| Set tasks |
1. In the blog post on CNN architecture, how many input channels does a color image have, and which are they?
2. Please write the next part of the blog post on CNN architecture, picking up after its final sentence.

| Text to read |
'''

How is CNN architecture built up from scratch?

Posted by Chun-Min Jen on September 28, 2020

Introduction to Convolutional Neural Network (CNN)

In this blog post, I will discuss one more useful layer of neurons. And at the end, we will build our first fully working neural network for images.

Before we dive into the details, let’s look at how we deal with color images. When one image has colors, that means that it has three input channels, i.e. Red (R), Green (G) and Blue (B). Owing to the existance of these three colors, one image is regarded as a tensor instead of a matrix. One tensor is a multidimensional arrays, including width (W), height (H) and Cin (channel), e.g. 3 RGB channels.

How do we apply convolutions? One convolutional kernel becomes a tensor as well, of size Wk by Hk by Cin. And, to apply a convolution, firstly, we extract one volumetric patche from the image, and we take a inner (aka: dot) product of one volumetric patch with this kernel tensor. Consequently, an output and associated feature map with this convolution result are obtained. Then, we slide the same volumetric patch to the adjecent column (right next to the first, leftmost column), we will get another different convolution output (a different feature map included) in a different location of this input image. To gain more information embedded underneath the image along its depth direction, we need more volumetric kernels to dig it out. And that means that we need to train more Cout at the size Wk by Hk by Cin. Having a stride of 1 and enough zero padding, we can have W by H by Cout output neurons. So actually, we can slice one image into slices. Every depth slice of the convoluted volume corresponds to a feature map, to one convolutional kernel. The overall training parameters is obtained using Wk by Hk by Cout, plus one, which is the biase term.

'''

| Recorded information |

'''

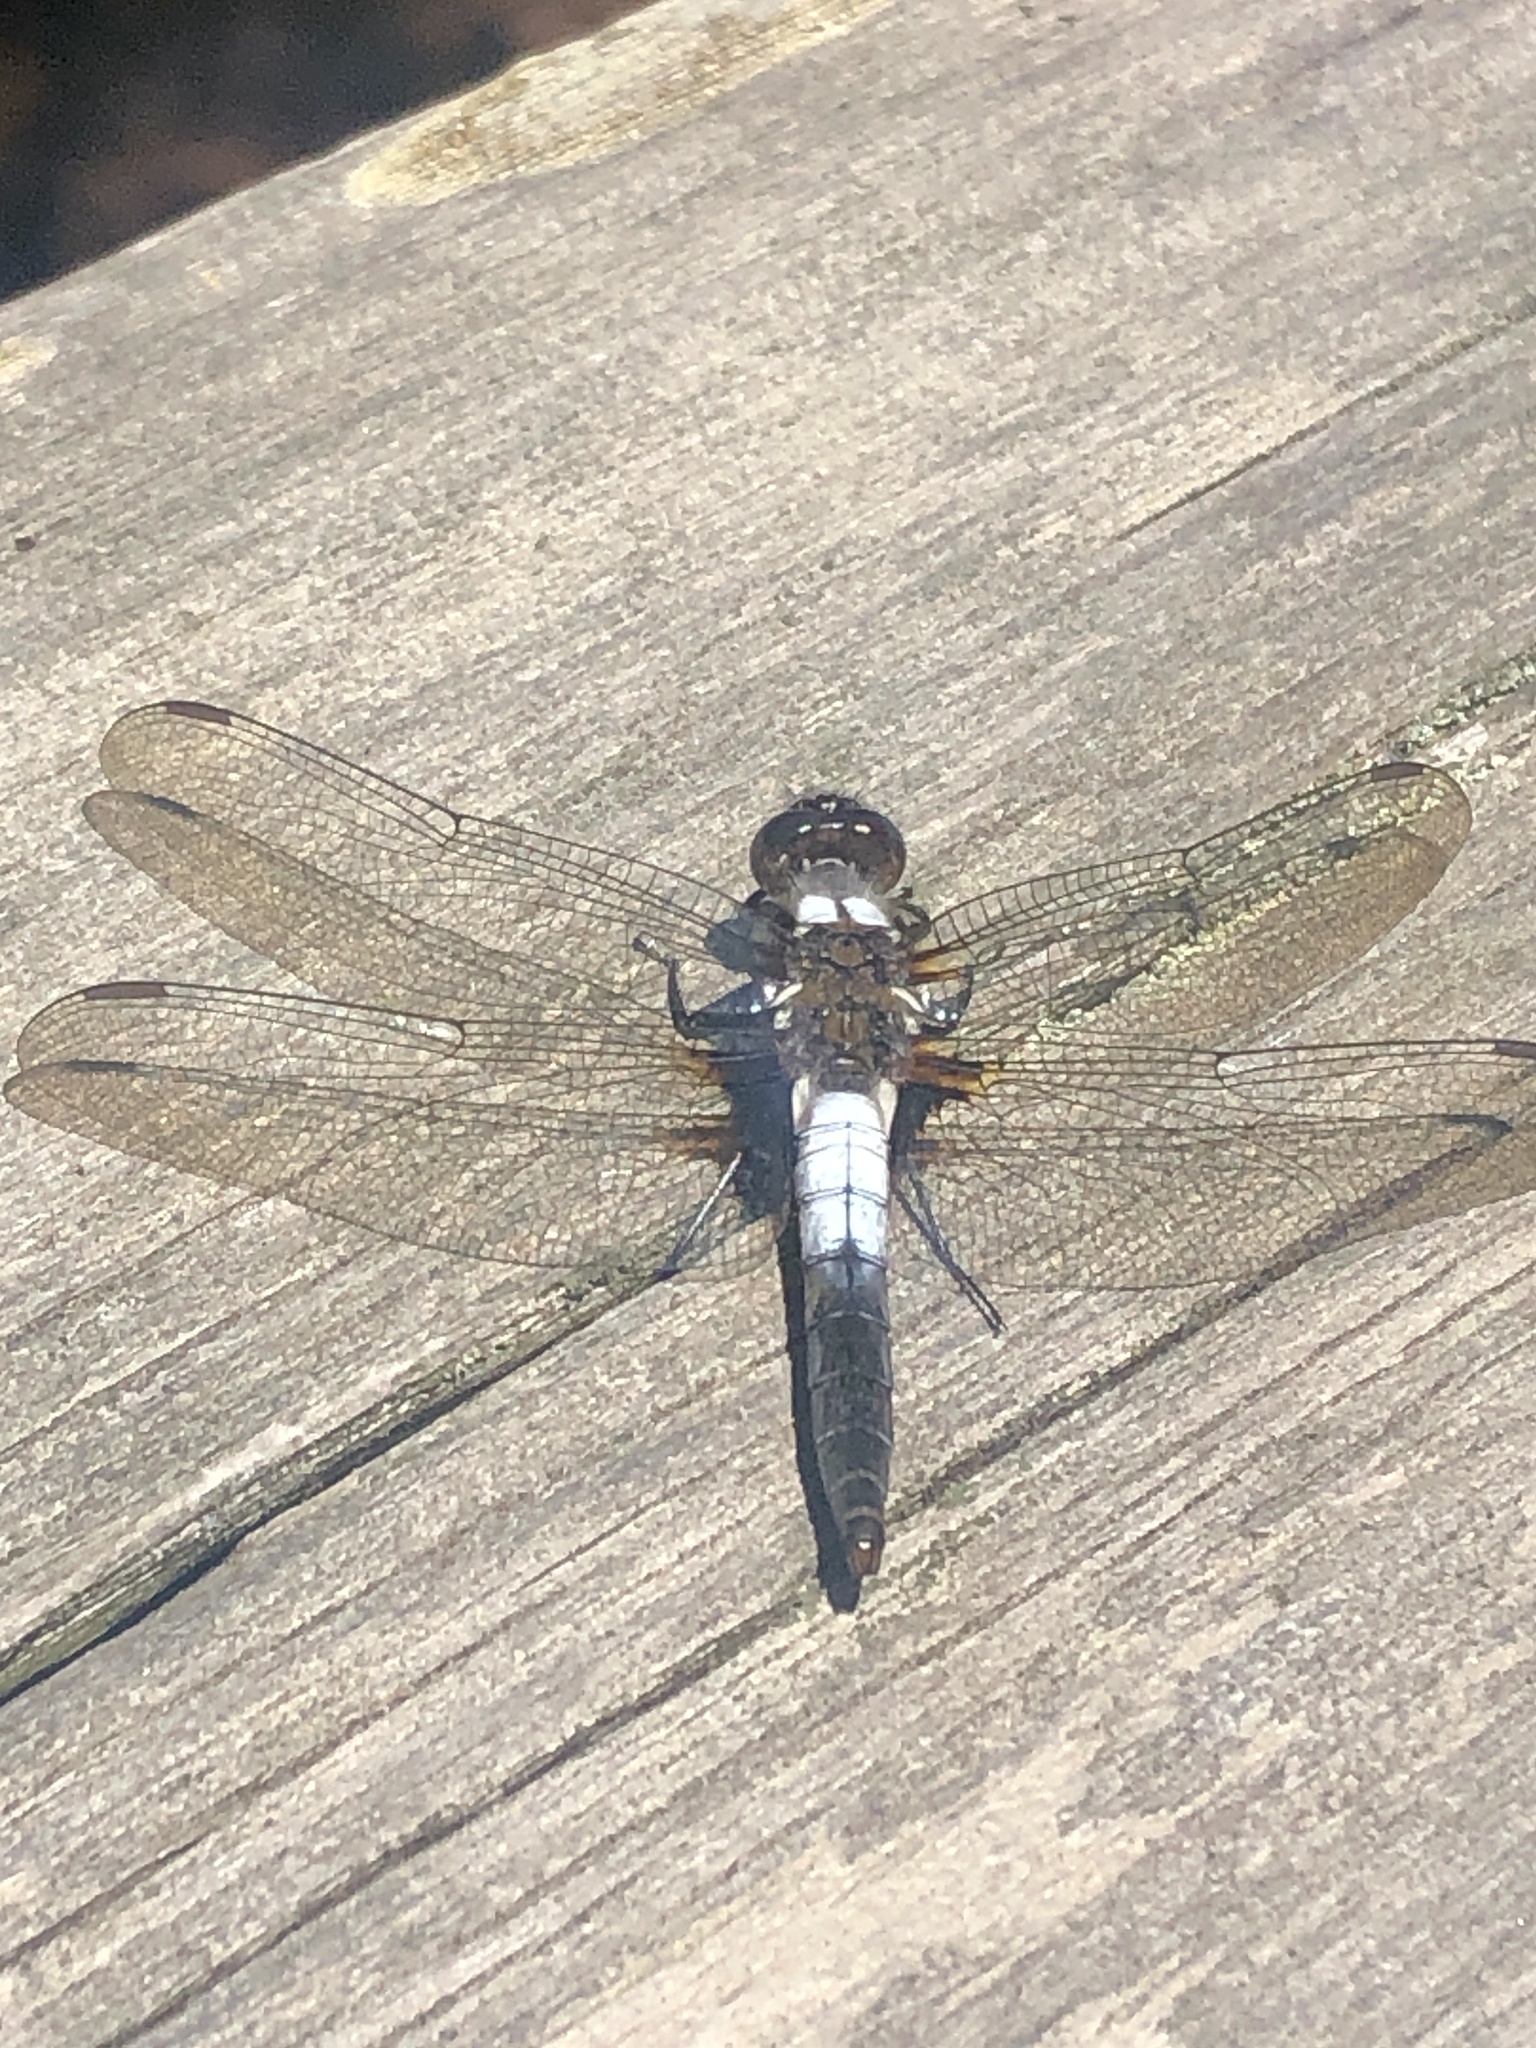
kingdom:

'''

| Answers in order |
1. Three: red (R), green (G), and blue (B).

2.
But is one convolutional layer good enough? Let’s say neurons of the first convolutional layer look at the patches of the image of size 3 by 3. But what if an object of interest is bigger than that? Then, it looks like we need a second convolutional layer on top of the first. The first 3 by 3 convolutional layer will have a local receptive field of 3 by 3. If we take the second convolutional layer on top of the first, then the neurons of the second convolutional layer will actually have a receptive field of 5 by 5, because of the underlying neurons and their receptive field. Let’s look at what happens if we stack N convolutional layers. For simplicity, let’s look at one-dimensional inputs. A one by three convolutional layer will have a reception field of 1 by 3. When we take a second convolutional layer with the same size, then we have a receptive field of 1 by 5. If it continued after the fourth level, then we have a receptive field of 1 by 9. Can you derive a formula from this? Of course, if we stack N convolutional layers with the same kernel size 3 by 3, the receptive field on N layer will be 2N + 1 by 2N +1. What does it mean? It looks like we need to stack a lot of convolutional layers to be able to identify objects as big as the input image. Take 300 by 300, we will need 150 convolutional layers. What if we need to grow the receptive field faster? We can increase a stride in our convolutional layer to reduce the output dimensions. Let’s see how it works for 2 by 2 convolution with stride 2. We’re effectively splitting the image into non-overlapping patches of color pink, red, yellow, and blue. If we use one back slash kernel, then we will have the result of 7, 9, 4 and 6. That’s how our convolution works. If we add a second convolutional layer of the same size 2 by 2, then those layers will effectively double their receptor field, because we use the stride of 2.

But how do we maintain the translation invariance? Actually, we will introduce a new layer that is called a pooling layer. This layer works like a convolutional, but doesn’t have a kernel. Instead, it calculates maximum or average of its inputs. Let’s look at the example. We have a 200 by 200 by 64 input volume, let’s take a single depth slice from that volume. Let’s apply 2 by 2 max pooling with stride 2. How does one max pooling work? We take a maximum value from there, and that is our output. In this case, it is 6. Then we slide the pooling layer to the next patch, and we take the maximum value from the current patch to get 8. That’s exactly how the max pooling works. If you look at the feature map, it actually means that we downsample our image. As a consequence, we’re losing some details, but it actually stays kind of the same. And notice one more thing, when we apply the pooling layer, we do it depth-wise. It means that we don’t change the number of output channels. We simply change the dimensions. So the volume of 200 by 200 by 64 becomes the volume of 100 by 100 by 64.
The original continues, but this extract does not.